Victorian Downtown Los Angeles

1894 drawing by Bruce Wellington Pierce: portion from Third Street (bottom left) to Plaza (top right). The Red Sandstone Courthouse with its clocktower is prominent at center. At upper right is Los Angeles High School on Fort Moore Hill.

The late-Victorian-era Downtown of Los Angeles in 1880 was centered at the southern end of the Los Angeles Plaza area, and over the next two decades, it extended south and west along Main Street, Spring Street, and Broadway towards Third Street. Most of the 19th-century buildings no longer exist, surviving only in the Plaza area or south of Second Street. The rest were demolished to make way for the Civic Center district with City Hall, numerous courthouses, and other municipal, county, state and federal buildings, and Times Mirror Square.[1][2] This article covers that area, between the Plaza, 3rd St., Los Angeles St., and Broadway, during the period 1880 through the period of demolition (1920s–1950s).

At the time (1880–1900s), the area was referred to as the business center, business section or business district.
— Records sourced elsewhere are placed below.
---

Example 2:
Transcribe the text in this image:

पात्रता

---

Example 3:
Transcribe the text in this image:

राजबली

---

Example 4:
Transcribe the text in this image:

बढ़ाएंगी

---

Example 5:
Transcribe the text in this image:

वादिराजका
By 1910, it was referred to as the "North End" of the business district which by then had expanded south to what is today called the Historic Core, along Broadway, Spring and Main roughly from 3rd to 9th streets.[3]
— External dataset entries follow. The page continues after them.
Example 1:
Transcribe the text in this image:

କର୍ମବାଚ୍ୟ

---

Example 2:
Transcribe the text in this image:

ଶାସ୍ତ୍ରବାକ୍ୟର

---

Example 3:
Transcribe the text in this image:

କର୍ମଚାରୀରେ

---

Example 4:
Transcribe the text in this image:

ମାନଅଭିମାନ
  1. ^ "Early Los Angeles Historical Buildings (1800s)", Water and Power Associates
  2. ^ "Los Angeles Fifty Years Ago: The Re-Creation of a Vanished City". Los Angeles Times. November 15, 1931. p. 90. Archived from the original on June 7, 2019. Retrieved May 13, 2019 – via Newspapers.com.
  3. ^ "Fact and Comment". The Los Angeles Times. January 16, 1910. Archived from the original on October 31, 2023 – via Newspapers.com.